I remember reading those words and the sudden effect they had on me. In particular those two words "out there." They provided the fulcrum by which I was both able to feel deeply in Oppen's debt and yet also feel that I was a poet separate and responsible for my own work. I suppose, in saying this, I am mainly rejecting the idea that poetry is not a force in the world, and instead affirming my belief that both good and bad come of it.

**

George Oppen died in 1984, in a California nursing home. Still, increasingly, I find my state of mind ever ready to invite the dead poet to reenter the household of my psychic and artistic economy.

I did not see much of George in his last days, but I do recall his final visit to NY when Verna Gillis and I made a tape for Windmill of him reading from his work. This event, as though closing a certain kind of circle, took place in Harvey Shapiro's house where I had first met him. At the time, George was very frail and Mary hovered protectively over our taping sessions. George had lost not only his energy but also the power of intense concentration which had made his poetry so compact and powerful. He could read no more than a dozen lines at a time, and we had to stop frequently, sometimes even to remind George where he was in the poem. Verna and I had set up a makeshift taping studio in one of the bedrooms. Across the hall, there was another room with a day bed where George sat or lay down to rest between the short bouts of reading, eyes open, with a copy of his Collected Poems folded on his chest. There was a touch of fear in his eyes, and already one sensed he was peering into the very incalculable which his poetry had so assiduously courted.

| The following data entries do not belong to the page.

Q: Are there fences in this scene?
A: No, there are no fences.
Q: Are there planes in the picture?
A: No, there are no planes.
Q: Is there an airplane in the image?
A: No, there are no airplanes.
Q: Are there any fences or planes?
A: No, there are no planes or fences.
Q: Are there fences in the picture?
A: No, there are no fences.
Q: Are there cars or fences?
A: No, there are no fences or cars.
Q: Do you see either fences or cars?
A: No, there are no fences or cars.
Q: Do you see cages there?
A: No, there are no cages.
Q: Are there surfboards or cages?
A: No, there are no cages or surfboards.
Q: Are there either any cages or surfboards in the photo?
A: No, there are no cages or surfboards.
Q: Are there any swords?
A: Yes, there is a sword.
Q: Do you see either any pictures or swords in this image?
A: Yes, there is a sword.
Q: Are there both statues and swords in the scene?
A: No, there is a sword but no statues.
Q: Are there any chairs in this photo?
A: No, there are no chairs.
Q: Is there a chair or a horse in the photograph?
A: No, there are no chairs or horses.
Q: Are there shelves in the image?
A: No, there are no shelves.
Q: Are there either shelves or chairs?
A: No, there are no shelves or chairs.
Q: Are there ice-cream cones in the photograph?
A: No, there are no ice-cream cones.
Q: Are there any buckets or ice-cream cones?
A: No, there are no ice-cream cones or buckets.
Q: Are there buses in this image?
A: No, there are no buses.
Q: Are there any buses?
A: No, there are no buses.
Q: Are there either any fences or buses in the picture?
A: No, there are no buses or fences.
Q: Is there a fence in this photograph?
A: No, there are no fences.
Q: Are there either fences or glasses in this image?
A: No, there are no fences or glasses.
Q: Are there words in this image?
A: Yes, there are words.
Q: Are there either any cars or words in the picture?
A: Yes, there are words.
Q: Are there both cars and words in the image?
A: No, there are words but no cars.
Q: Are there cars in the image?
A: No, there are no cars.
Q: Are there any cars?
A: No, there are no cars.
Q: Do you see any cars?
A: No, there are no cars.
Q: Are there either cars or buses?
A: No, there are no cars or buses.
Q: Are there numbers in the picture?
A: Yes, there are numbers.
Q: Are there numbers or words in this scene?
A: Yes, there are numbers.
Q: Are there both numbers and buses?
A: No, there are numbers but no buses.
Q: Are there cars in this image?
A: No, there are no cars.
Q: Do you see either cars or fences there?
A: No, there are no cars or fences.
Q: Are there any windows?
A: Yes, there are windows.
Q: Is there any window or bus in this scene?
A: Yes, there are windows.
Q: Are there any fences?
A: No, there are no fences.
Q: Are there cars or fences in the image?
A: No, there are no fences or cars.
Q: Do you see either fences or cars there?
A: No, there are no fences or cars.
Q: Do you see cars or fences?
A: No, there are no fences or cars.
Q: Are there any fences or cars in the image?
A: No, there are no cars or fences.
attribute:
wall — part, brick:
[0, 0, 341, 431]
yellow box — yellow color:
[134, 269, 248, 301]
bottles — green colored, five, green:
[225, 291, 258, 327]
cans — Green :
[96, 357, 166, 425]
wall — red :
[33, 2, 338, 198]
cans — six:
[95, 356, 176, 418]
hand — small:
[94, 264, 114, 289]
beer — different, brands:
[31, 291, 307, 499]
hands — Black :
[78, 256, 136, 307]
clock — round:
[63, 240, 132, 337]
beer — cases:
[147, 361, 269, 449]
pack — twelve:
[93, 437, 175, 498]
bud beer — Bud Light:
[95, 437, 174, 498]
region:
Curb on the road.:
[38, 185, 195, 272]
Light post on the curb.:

Later, Verna effected a miracle by splicing the minute bits of poems into an almost seamless recital. When, recently, Oppen's literary archive became available to scholars, I was amazed to discover that George's method of composition in the poems had, all along, involved the splicing and pasting down of little slips of paper on which he might earlier have written anything from a word to single lines or passages. What had held that collage of language together, what had given an impressive coherence to his work, had been the ethical and philosophical depth he spoke from, a depth which anchored the most disparate language and tonalities. Oppen had spent his entire time as a poet searching for and recreating in these structures the uneasy meeting place of uncertainty and existence. When Verna and I had finished with the production of the tape, we had assumed we had put the poet back together. In fact, we had merely complied with the inmost dictates of Oppen's own poetry.